Alamo Treasure and Joe the Slave

Joe the Slave

The pivotal actor in Come and Take ItJoe the slave—is not a fictional character. With few exceptions, most historians agree that Joe was the sole male survivor of the Alamo. Joe’s story has been largely untold for the last 170 years but this past March a remarkably thorough accounting of his life was published in the book Joe, the Slave Who Became an Alamo Legend. This incredibly detailed work by Ron J. Jackson and Lee Spencer White pieces Joe’s story together through plantation ledgers, journals, memoirs, slave narratives, ship logs, newspapers, letters, and court documents. But even then, the mystery surrounding Joe’s life leaves much to the imagination.

Treasure of the Alamo

The intersection of Joe’s life with those of the heroes of the Alamo created the seed for Come and Take It. Questions flow from this epic period of Texas history. What if Joe had escaped the massacre at the Alamo with a secret? One that was known to only one other man in the besieged Spanish mission – the renowned adventurer Jim Bowie. Coupling Joe’s escape from the Alamo with the many tales of Bowie’s treasure hunting in the Red Hills near San Antonio created a delicious backdrop for this novel. One that created a unique way to tell the well-known story of the famous battle, but with a distinct twist.

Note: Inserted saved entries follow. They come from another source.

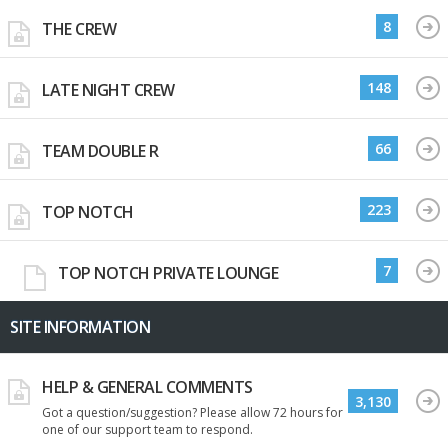
8
THE CREW
148
LATE NIGHT CREW
66
TEAM DOUBLE R
223
TOP NOTCH
7
TOP NOTCH PRIVATE LOUNGE
SITE INFORMATION
HELP & GENERAL COMMENTS
3,130
Got a question/suggestion? Please allow 72 hours for
one of our support team to respond.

A twist that hinges on a secret that’s remained bottled up and hidden for the over 170 years since Santa Anna’s attack.

Where biographers see roadblocks and dead-ends with historical characters, novelists see opportunity. If Jim Bowie really did find a treasure in the Indian lands of Texas, what did he do with it? If Joe the slave was spotted in Brewton, AL late in his life, what was he doing there? Did a pirate at the port of New Orleans actually procure a treasure map pointing to the Alamo? Come and Take It answers these and many more questions about these wonderful characters from history. And each revelation, while admittedly speculative in nature, is built on a foundation of evidence left behind from the period. Who’s to say Come and Take It doesn’t tell the story exactly how it happened?